We’ve said it dozens of times: watches and automobiles are about as complementary as two distinct industries can be. From the minutiae of nuanced mechanics to the desired balance of form and function, and even the mathematical relationship between speed and time, there’s a reason why so many watchmakers and auto racing teams have teamed up over the years — both as official partners or high-profile one-offs.
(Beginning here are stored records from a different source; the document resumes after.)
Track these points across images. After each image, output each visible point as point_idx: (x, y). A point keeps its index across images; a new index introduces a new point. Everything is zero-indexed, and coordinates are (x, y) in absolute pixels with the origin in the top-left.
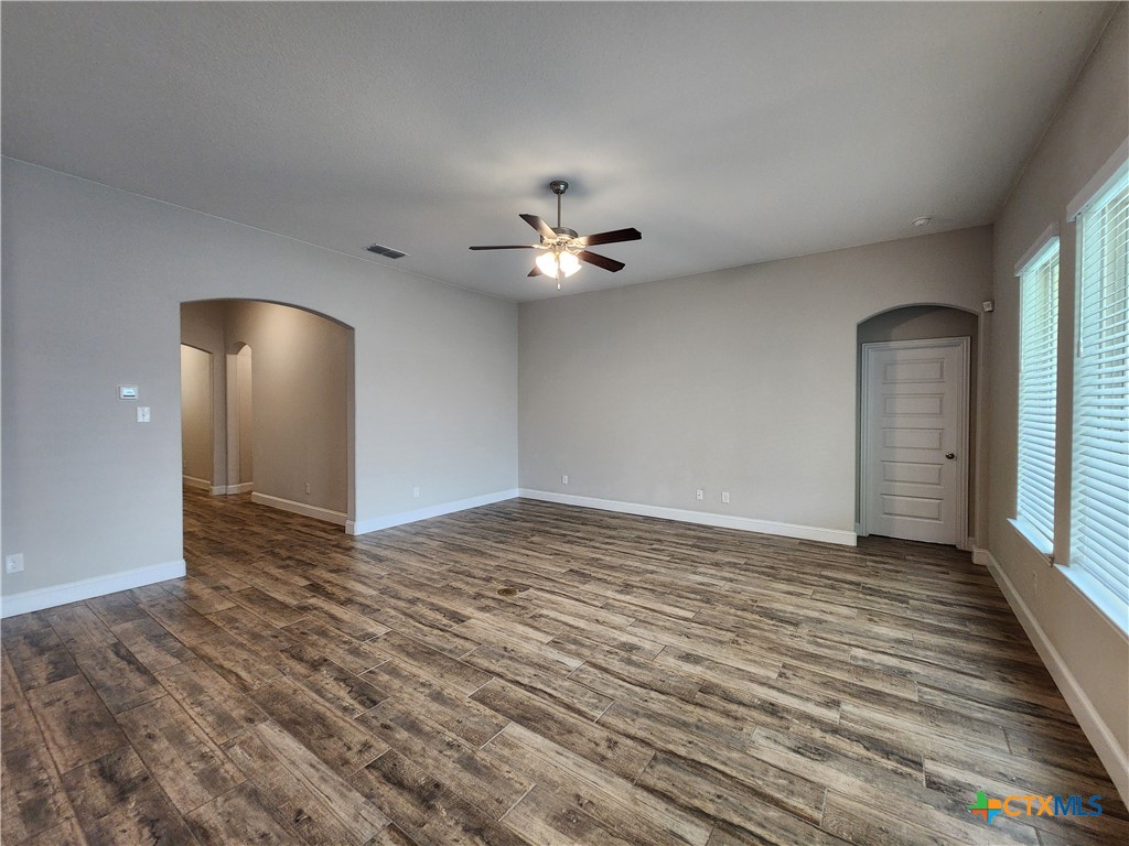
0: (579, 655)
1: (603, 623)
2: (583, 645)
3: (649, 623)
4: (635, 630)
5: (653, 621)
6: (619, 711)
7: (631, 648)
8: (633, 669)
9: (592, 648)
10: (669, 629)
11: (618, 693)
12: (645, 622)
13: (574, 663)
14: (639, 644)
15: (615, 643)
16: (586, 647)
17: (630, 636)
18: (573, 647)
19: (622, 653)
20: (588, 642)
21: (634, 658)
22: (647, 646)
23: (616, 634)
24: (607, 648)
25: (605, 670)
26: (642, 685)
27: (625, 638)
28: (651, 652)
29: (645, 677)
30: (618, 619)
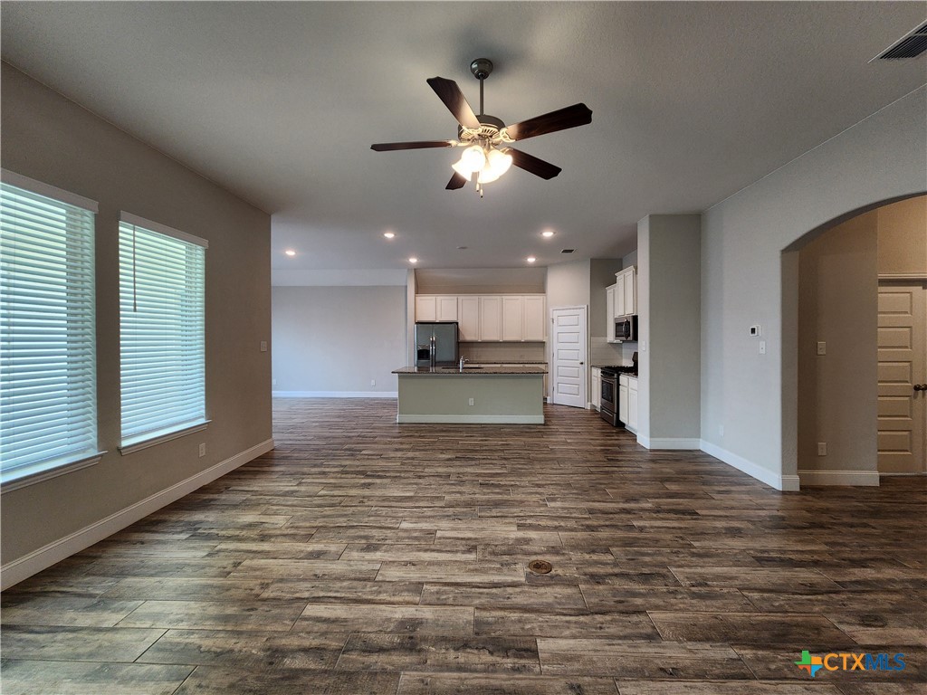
0: (406, 530)
1: (406, 564)
2: (409, 538)
3: (359, 580)
4: (371, 567)
5: (355, 583)
6: (363, 513)
7: (370, 548)
8: (362, 534)
9: (399, 539)
10: (336, 579)
11: (367, 519)
12: (365, 580)
13: (404, 525)
14: (363, 554)
15: (384, 548)
16: (404, 538)
17: (374, 558)
18: (415, 535)
19: (374, 542)
20: (407, 541)
21: (363, 541)
22: (355, 555)
23: (388, 557)
24: (387, 542)
25: (380, 528)
26: (353, 527)
27: (378, 555)
28: (351, 550)
29: (352, 532)
30: (394, 574)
The latest to join the likes of TAG Heuer and Oracle Red Bull Racing, IWC Schaffhausen and Mercedes-AMG Petronas, and Richard Mille and Scuderia Ferrari is Breitling and Aston Martin Aramco F1. Announcing their partnership today (and ending AMM’s collaborative relationship with Girard-Perregaux), the brands have also unveiled their debut timepiece to coincide with the 2026 Formula One season.

A Titanium First
The most significant development of the new Navitimer B01 Chronograph is the case material. This marks the first time Breitling has executed a Navitimer in titanium — a milestone that deserves attention given the model’s 70-plus-year lineage. The weight reduction is noticeable at just 77g (2.7oz) for the watch head, though you’re still dealing with the familiar 43mm diameter, 13.69mm thickness, and 49.07mm lug-to-lug dimensions that define the modern Navitimer B01. It’s not a small watch, but the titanium construction should help with wearability.
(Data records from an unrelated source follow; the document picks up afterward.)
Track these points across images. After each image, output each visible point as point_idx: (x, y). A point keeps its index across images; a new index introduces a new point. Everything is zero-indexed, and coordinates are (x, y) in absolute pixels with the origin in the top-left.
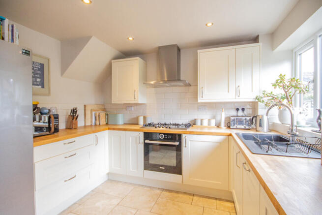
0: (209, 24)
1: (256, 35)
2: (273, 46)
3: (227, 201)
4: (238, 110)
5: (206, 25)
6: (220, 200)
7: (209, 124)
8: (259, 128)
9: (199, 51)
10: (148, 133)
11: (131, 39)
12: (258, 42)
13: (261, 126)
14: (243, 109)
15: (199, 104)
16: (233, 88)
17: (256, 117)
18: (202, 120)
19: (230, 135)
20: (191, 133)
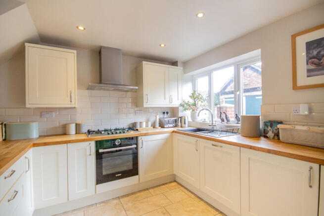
0: (163, 45)
1: (176, 60)
2: (185, 71)
3: (171, 182)
4: (164, 113)
5: (160, 45)
6: (166, 184)
7: (147, 126)
8: (183, 125)
9: (144, 62)
10: (100, 141)
11: (81, 28)
12: (177, 66)
13: (185, 123)
14: (167, 113)
15: (136, 109)
16: (167, 97)
17: (181, 118)
18: (141, 123)
19: (173, 132)
20: (146, 135)
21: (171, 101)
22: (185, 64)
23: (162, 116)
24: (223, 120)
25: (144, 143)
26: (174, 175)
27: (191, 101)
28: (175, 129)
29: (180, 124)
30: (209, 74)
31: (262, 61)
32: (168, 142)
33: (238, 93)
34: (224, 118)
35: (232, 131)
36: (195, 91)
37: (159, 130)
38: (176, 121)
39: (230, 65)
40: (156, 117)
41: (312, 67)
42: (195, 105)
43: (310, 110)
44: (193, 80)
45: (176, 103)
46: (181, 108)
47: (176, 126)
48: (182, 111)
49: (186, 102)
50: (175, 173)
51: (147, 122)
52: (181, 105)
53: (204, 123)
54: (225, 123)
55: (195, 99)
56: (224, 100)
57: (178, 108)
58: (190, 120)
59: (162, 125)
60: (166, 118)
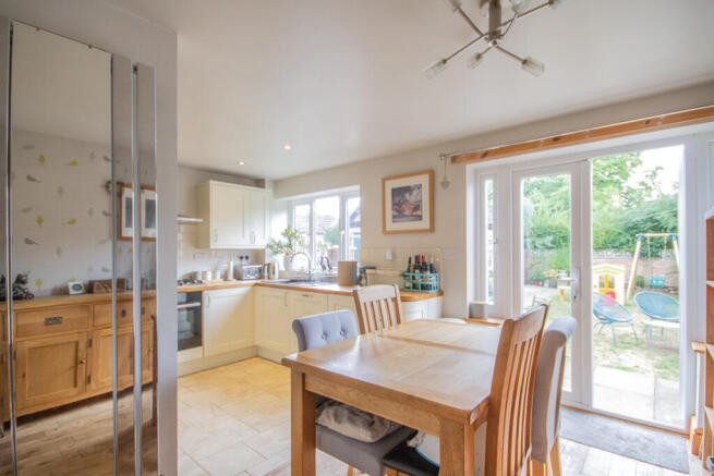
0: (242, 163)
1: (262, 178)
2: (276, 195)
4: (241, 258)
5: (238, 163)
6: (244, 359)
7: (214, 277)
8: (271, 276)
9: (212, 182)
12: (263, 187)
13: (274, 273)
14: (247, 258)
15: (197, 251)
16: (247, 233)
17: (268, 265)
18: (204, 273)
19: (256, 284)
20: (214, 288)
21: (253, 239)
22: (278, 184)
23: (238, 262)
24: (324, 268)
25: (212, 300)
26: (256, 348)
27: (285, 241)
28: (259, 281)
29: (266, 274)
30: (310, 202)
31: (361, 195)
32: (247, 300)
33: (343, 232)
34: (326, 264)
35: (330, 280)
36: (289, 227)
37: (234, 282)
38: (260, 270)
39: (334, 195)
40: (229, 263)
41: (396, 213)
42: (290, 246)
43: (394, 255)
44: (290, 210)
45: (260, 244)
46: (268, 251)
47: (261, 277)
48: (271, 256)
49: (277, 241)
50: (257, 343)
51: (214, 273)
52: (269, 246)
53: (301, 272)
54: (327, 272)
55: (289, 238)
56: (353, 236)
57: (264, 250)
58: (282, 268)
59: (238, 276)
60: (246, 266)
The carbon fiber dial adds another layer of racing authenticity, featuring a subtle green mottling that nods to Aston Martin Racing Green. The dial itself goes with a vintage-style reverse panda layout, while a bright lime chronograph seconds hand provides a pop of color. Interestingly, there’s no Aston Martin branding on the dial side — just the traditional AOPA wings, which some might argue subtly echo the winged Aston badge.

Heritage Meets the Grid
Breitling’s connection to Formula One isn’t entirely new territory. Legendary drivers Graham Hill and Jim Clark — both accomplished pilots in addition to their racing careers — famously wore Navitimers during the 1960s. They used the chronograph’s circular slide rule for calculations both in the cockpit and on the circuit. It’s a compelling historical thread that gives this partnership more depth than your typical sponsor-driven watch release.
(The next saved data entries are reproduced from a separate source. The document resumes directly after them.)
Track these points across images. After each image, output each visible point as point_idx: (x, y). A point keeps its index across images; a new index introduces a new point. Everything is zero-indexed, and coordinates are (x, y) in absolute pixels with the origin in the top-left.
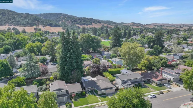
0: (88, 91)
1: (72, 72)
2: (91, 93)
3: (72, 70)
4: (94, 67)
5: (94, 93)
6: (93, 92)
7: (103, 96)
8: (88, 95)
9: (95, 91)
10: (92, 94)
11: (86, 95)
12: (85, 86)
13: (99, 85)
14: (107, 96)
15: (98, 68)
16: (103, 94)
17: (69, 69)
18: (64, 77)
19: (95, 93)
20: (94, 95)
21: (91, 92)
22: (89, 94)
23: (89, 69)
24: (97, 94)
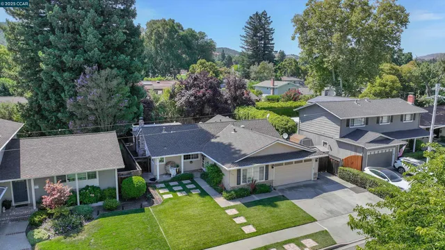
0: (167, 178)
1: (79, 81)
2: (180, 184)
3: (79, 71)
4: (193, 85)
5: (198, 187)
6: (193, 182)
7: (256, 198)
8: (162, 195)
9: (204, 176)
10: (188, 191)
11: (149, 199)
12: (148, 153)
13: (226, 142)
14: (284, 198)
15: (215, 88)
16: (255, 189)
17: (61, 68)
18: (43, 117)
19: (205, 186)
20: (203, 194)
21: (184, 182)
22: (171, 190)
23: (172, 96)
24: (219, 189)
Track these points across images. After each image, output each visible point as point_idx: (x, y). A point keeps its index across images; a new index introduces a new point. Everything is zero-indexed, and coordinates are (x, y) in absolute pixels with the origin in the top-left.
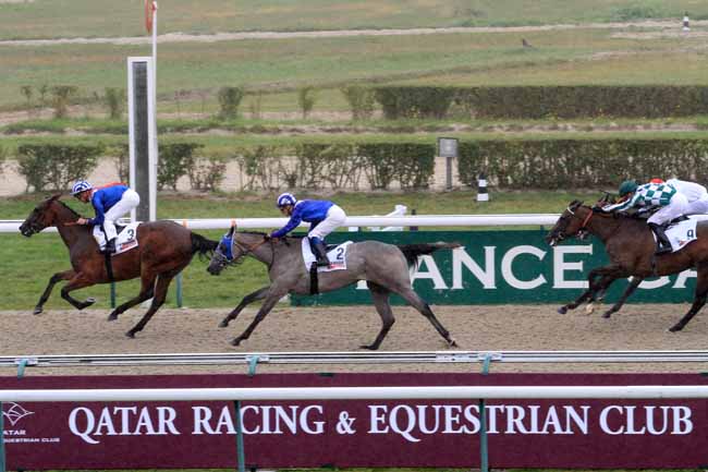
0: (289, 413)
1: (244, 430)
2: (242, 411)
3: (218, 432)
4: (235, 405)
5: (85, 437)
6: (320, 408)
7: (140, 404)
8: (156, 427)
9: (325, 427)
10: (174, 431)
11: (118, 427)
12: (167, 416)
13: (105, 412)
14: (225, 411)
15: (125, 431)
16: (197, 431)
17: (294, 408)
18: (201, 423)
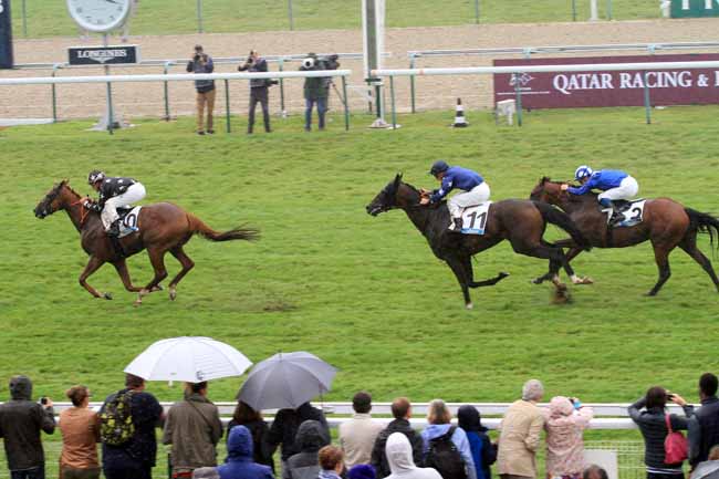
0: (672, 75)
1: (648, 86)
2: (647, 75)
3: (634, 86)
4: (643, 72)
5: (563, 90)
6: (689, 73)
7: (592, 72)
8: (601, 84)
9: (693, 83)
10: (611, 86)
11: (580, 85)
12: (607, 79)
13: (573, 77)
14: (638, 76)
15: (584, 87)
16: (623, 86)
17: (675, 73)
18: (625, 82)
The 1,959-piece limitation pays tribute to Aston Martin’s first Formula One entry in 1959, the same year they claimed outright victory at Le Mans with the DBR1.

What’s Inside
Powering the chronograph is Breitling’s in-house Manufacture Caliber B01, featuring a column wheel, vertical clutch architecture, and 70-hour power reserve with COSC certification. The movement is visible through the sapphire caseback, where you’ll find a specially developed matte-black tungsten rotor with PVD coating and the Aston Martin Aramco logo. Additional caseback engravings include “One of 1959” and “Instruments for Drivers.”
Lastly, the embossed leather strap mimics the texture of racing seatbelts, with British Racing Green leather lining and a titanium folding clasp.

Spec Sheet
Model: Navitimer B01 Chronograph 43 Aston Martin Aramco Formula One Team
Case Material: Titanium
Case Size: 43mm
Case Thickness: 13.69mm
Lug-to-Lug: 49.07mm
Movement: Breitling Manufacture Caliber B01 automatic
Power Reserve: Approximately 70 hours
Water Resistance: 30m
Dial: Carbon fiber with green undertones, reverse panda layout
Strap: Embossed leather with racing harness texture, titanium folding clasp
Limited Edition: 1,959 pieces
Pricing & Availability
The Navitimer B01 Chronograph 43 Aston Martin Aramco Formula One Team is priced at $11,500 and limited to 1,959 pieces. Pre-orders are available now through Breitling’s website and authorized retailers, with an average delivery time of two months. The partnership makes its on-track debut at the Australian Grand Prix in Melbourne on March 6-8, 2026.
Recap
Breitling Navitimer B01 Chronograph 43 Aston Martin Aramco Formula ONE
Breitling just dropped their first-ever titanium Navitimer as part of a new partnership with Aston Martin’s F1 team, and it’s limited to 1,959 pieces as a nod to Aston’s 1959 Formula One debut. At $11,500, you’re getting the brand’s in-house B01 movement in a carbon fiber-dialed package that connects the watchmaker’s aviation heritage to the racetrack.